Extracoronary echocardiographic findings as predictors of coronary artery lesions in the initial phase of Kawasaki disease
- Jean Christophe Lega1,
- André Bozio2,
- Rolando Cimaz3,
- Magali Veyrier2,
- Daniel Floret4,
- Corinne Ducreux2,
- Philippe Reix4,
- Sylvie Di Filippo2
- 1Department of Internal and Vascular Medicine, Centre Hospitalier Lyon Sud, Claude Bernard University Lyon I, University of Lyon, Lyon, France
- 2Department of Pediatric Cardiology, Louis Pradel Hospital, Claude Bernard University Lyon I, University of Lyon, Lyon, France
- 3Department of Pediatric Rheumatology, Meyer Children's Hospital, University of Florence, Florence, Italy
- 4Department of Pediatrics, Hôpital Femme-Mère-Enfant, Claude Bernard University Lyon I, University of Lyon, Lyon, France
- Correspondence to Professor Sylvie Di Filippo, Department of Pediatric Cardiology, Louis Pradel Hospital, Claude Bernard University Lyon I, University of Lyon, Lyon 69677, France; or
- Received 2 November 2011
- Revised 21 October 2012
- Accepted 14 November 2012
- Published Online First 12 December 2012
Objective To describe the significance of pericardial effusion (PE), mitral regurgitation (MR) and impaired systolic function in predicting coronary artery lesions (CAL) at diagnosis and follow-up in Kawasaki disease (KD).
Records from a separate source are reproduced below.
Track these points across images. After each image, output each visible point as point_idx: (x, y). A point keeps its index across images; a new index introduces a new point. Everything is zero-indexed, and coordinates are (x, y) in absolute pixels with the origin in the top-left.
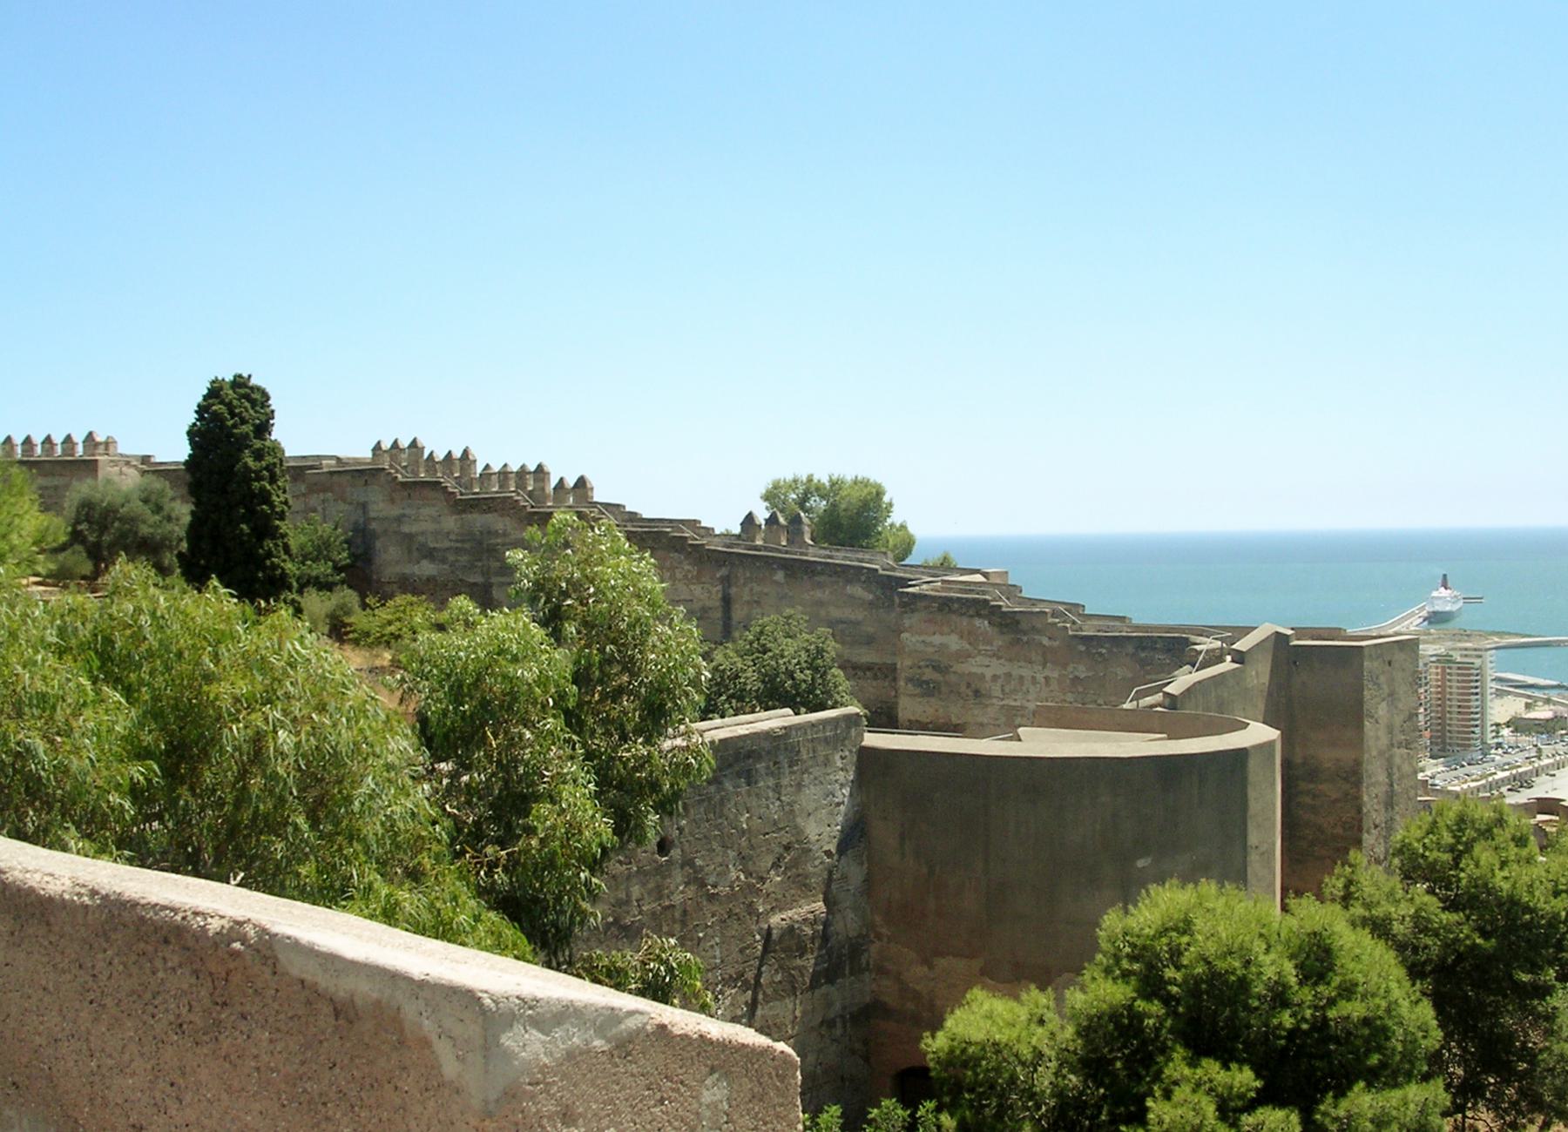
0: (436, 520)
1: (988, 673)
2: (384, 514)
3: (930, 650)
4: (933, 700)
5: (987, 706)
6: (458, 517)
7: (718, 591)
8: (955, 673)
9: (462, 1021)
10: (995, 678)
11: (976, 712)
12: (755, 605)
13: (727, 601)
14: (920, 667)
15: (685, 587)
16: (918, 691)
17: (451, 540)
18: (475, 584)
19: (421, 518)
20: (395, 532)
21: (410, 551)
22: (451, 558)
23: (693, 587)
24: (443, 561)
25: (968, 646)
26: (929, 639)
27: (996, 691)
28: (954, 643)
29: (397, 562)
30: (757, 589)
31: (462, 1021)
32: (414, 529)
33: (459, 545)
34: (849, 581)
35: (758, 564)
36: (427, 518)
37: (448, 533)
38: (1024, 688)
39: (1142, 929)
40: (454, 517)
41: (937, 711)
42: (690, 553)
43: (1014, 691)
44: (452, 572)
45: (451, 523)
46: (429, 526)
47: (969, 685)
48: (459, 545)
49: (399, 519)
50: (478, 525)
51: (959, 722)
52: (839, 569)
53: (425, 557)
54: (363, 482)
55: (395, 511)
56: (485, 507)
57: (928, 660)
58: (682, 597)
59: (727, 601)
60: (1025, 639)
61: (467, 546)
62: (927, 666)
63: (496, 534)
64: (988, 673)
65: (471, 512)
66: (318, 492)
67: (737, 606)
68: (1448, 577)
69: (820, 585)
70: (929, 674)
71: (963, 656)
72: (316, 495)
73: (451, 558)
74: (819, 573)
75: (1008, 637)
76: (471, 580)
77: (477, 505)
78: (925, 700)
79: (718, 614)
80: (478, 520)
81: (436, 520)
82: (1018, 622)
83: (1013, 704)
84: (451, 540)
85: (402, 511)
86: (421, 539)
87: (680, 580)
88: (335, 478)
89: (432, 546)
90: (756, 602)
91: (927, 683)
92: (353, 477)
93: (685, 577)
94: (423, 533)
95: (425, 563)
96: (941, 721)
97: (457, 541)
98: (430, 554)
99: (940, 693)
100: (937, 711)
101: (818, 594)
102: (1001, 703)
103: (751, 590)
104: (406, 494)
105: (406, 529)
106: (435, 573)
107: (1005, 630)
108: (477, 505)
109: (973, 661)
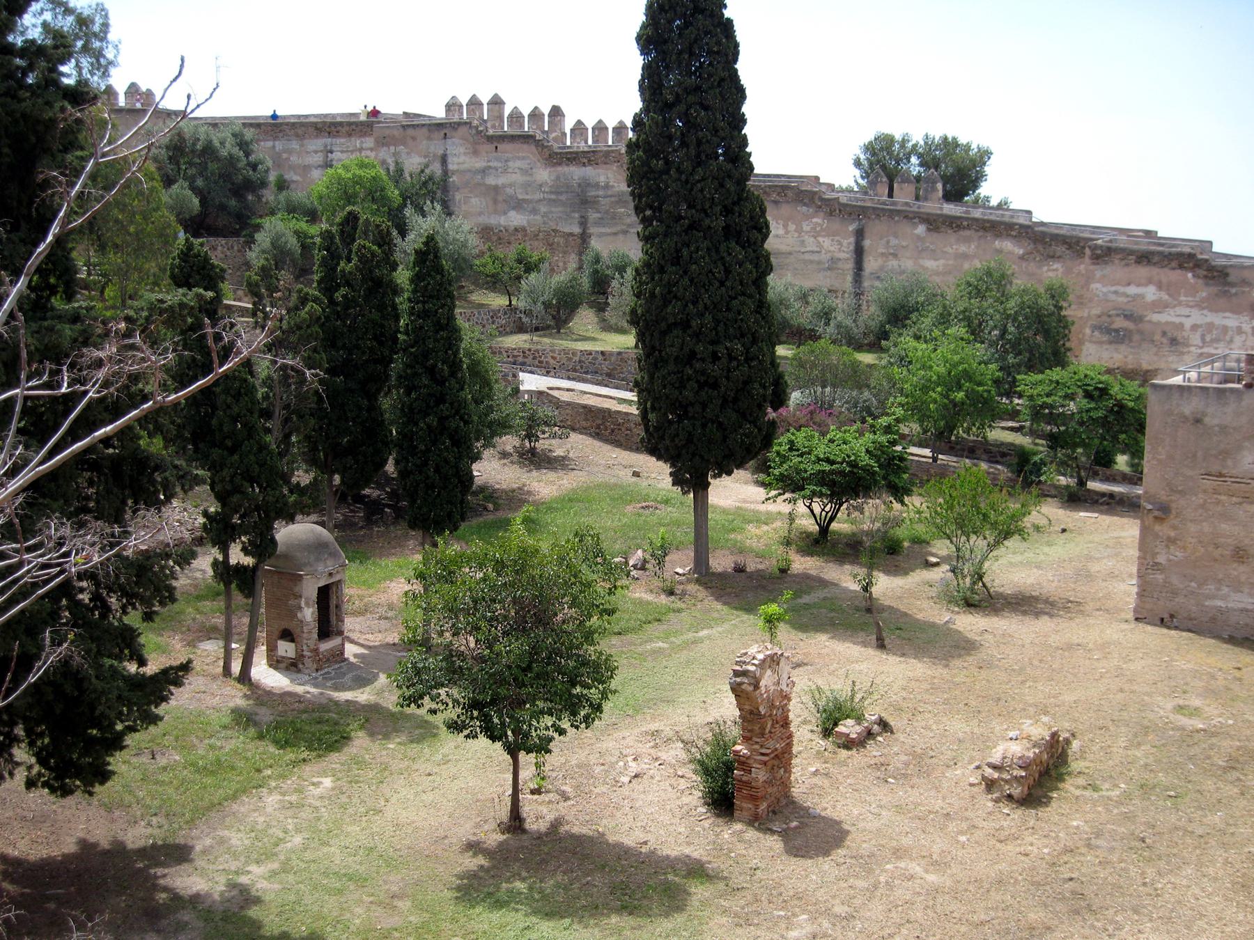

Design Echocardiographic records on admission, at 1–3 weeks of illness, and at 6–8 weeks of illness were retrospectively retrieved in children with acute KD treated by intravenous immunoglobulins.
Setting, patients The study included 194 consecutive children (113 male; median age 2.1 years) in a paediatric cardiology tertiary care centre, from 1988 to 2007.
Results Overall, children with CAL (64/194) were more likely to have PE (OR=3.00, CI 1.34 to 6.72) and MR (OR=2.51, CI 1.22 to 5.16) at diagnosis; PE was the sole echocardiographic abnormality associated with CAL in multivariable analysis. These abnormalities were predictive of the presence of CAL at the first echocardiography in the acute phase of the disease only. MR, systolic dysfunction and PE were not associated with persistence of CAL in the convalescent phase. Male gender, CAL size and resistance to immunoglobulin treatment were independent factors predictive of the persistence of CAL.
Conclusions Children with MR or PE should undergo careful assessment of coronary status at diagnosis. However, PE or MR at diagnosis is not predictive of persistent CAL at follow-up.